Logistics question - do you think it's better for me to leave a comment here or post an update. I'm doing both today to see if there are any preferences out there???

PS Jen - it is hot up in there!!! Stay cool my friend!

And, I heart Chaz. He's one of my BFFs and he emailed my first correction! That's true love. He knows that I'm working through the shame paralysis of posting without having my writing edited. To write authentically, I have to just go, go, go. I wish I could type and edit as quickly as ideas come to mind. I love and appreciate the help.
06.11.2008 | Registered CommenterBrené Brown
Brene,
I haven't gotten my CD yet, but I've enjoyed the comments none the less.

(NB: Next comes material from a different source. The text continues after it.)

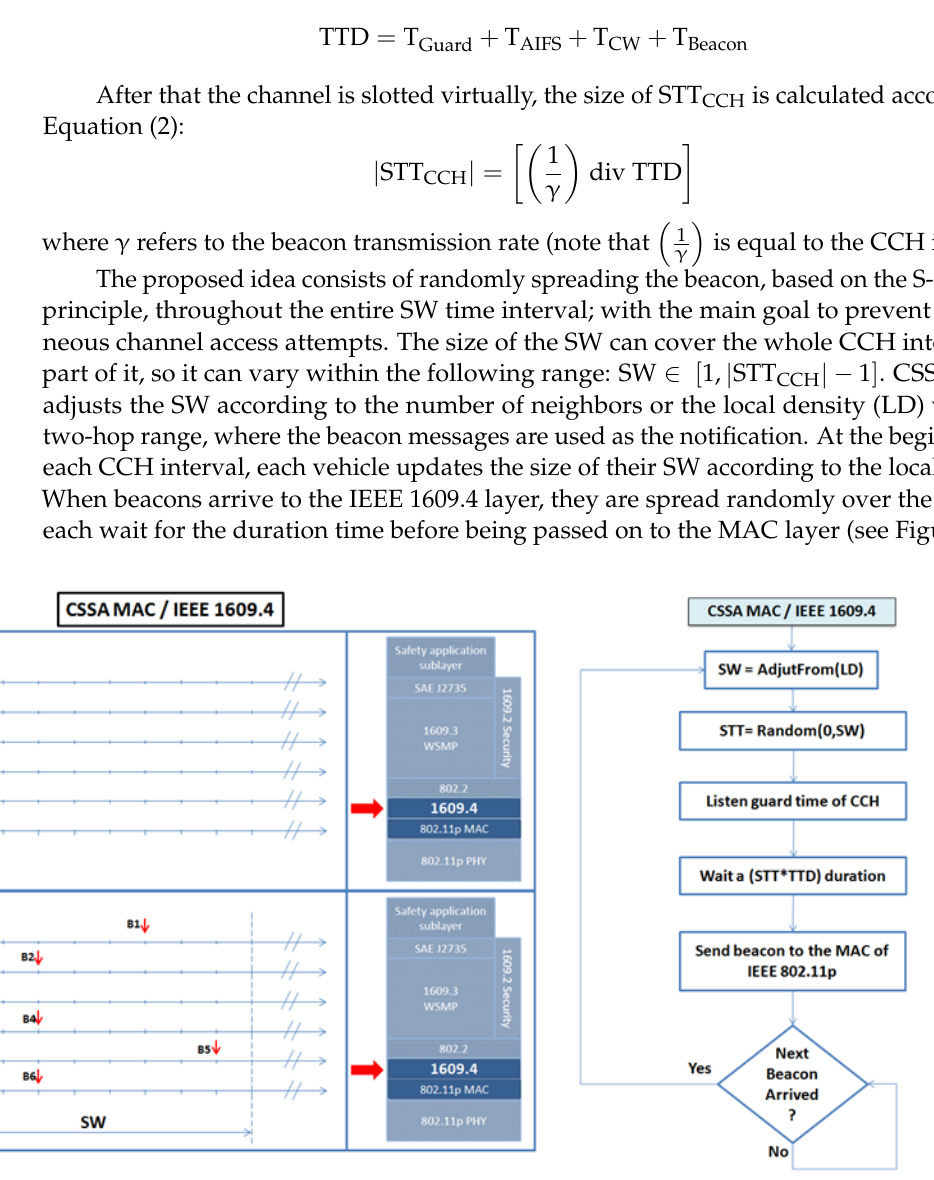
Figure 2. CSSA MAC functioning: ( a ) beacons simultaneously arriving to the IEEE 1609.4 layer; ( b ) beacons being spread over the SW.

I went to a screen showing and panel discussion on a documentary called 'What Babies Want' yesterday evening. The doc was okay, but the discussion after the viewing was SO good and what the panelists and audience kept repeating was this idea of imperfect parenting. At one point, after a particularly moving comment about *striving* to be imperfect parents from the family physician on the panel applause broke out and he (the physician), yelled out, "So go out and sin profusely!" It was great!!!

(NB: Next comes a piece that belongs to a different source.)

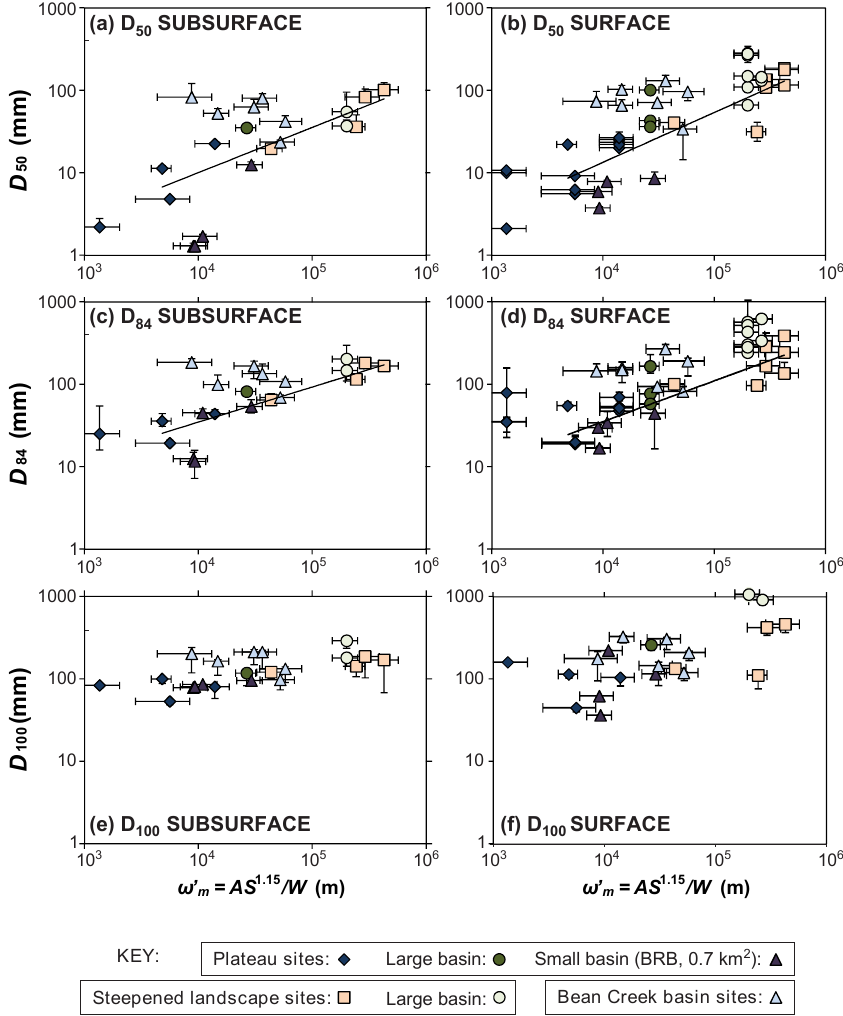
Figure 10. Fluvial sediment grain size as a function of ω (cid:48) m . Grain sizes are shown for both subsurface (left panels) and surface (right panels): D 50 (top panels), D 84 (middle panels) and D 100 (bottom panels). Note the log–log scale. Vertical error bars represent plus or minus values calculated according to procedure described in Sect. 2.3. Horizontal bars reflect variability of channel width at the scale of the 100m reaches considered (Sect. 2.3). We classify sites based on their position with respect to the topographic break in slope (see key and Fig. 5); Bean Creek sites are treated separately due to the lack of a clear morphological distinction between relict surface and steepened landscape. Lines in (a) to (d) represent best-fit power regression for Adams Creek sites (Table 1) and are shown as a reference for comparison with other sites. steepened landscape sites. Similarly, the data points from the sites along the incised Little North Fork River (open circles in Fig. 10) fall within the grain size and ω (cid:48) domains de- m lineated by the steepened landscape data points. The Bean Creek sites sit at an intermediate position between the steep- ened landscape and plateau sites in terms of flow competence but share the range of grain size with steepened landscape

Looking forward to participating the discussion more once the CD lands in my mailbox.
06.11.2008 | Unregistered CommenterMonica
btw, I like the posted update better than the comment. :)
06.11.2008 | Unregistered CommenterMonica
I love love love the imperfect parenting blog and also the whole CD. It could not be a better thing to listen to, not just once but several times, to let things really sink in. Brene, I think that when they say "kids don't come with instruction manuals" they're wrong. Dear friend...you have created it.

Thanks for this,

Veronique
06.11.2008 | Unregistered CommenterVeronique
Brene,

I imagine you are familar with the Tao Te Ching (I highly recommend Stephen Mitchell's "New English Version"). I quote:

When people see some things as beautiful,
other things become ugly.
When people see some things as good,
other things become bad.

Being and non-being create each other.
Difficult and easy support each other.
Long and short define each other.
High and low depend on each other.
Before and after follow each other...

Oh, I so agree that the good/bad descriptors trap us (but we all want to use them). We've all been "good" or "bad" at different moments. Parenting is such a difficult and emotional joy/job. Most everyone is trying to do the best they can. Embracing your faults is very hard. For me, staying engaged when I am exhausted is the most difficult. Your work has opened me to forgive myself when I am not as engaged as I imagine I could be. I have hope that my boys will see the album and not some of the scary snapshots that are out there. Lastly, can you comment more on the "you can't give what you don't have" aspect. This has really hit home for me. I totally agree with it, but the ramifactions of that statement are profound. How do you work on what you don't have AND give it to your children at the same time?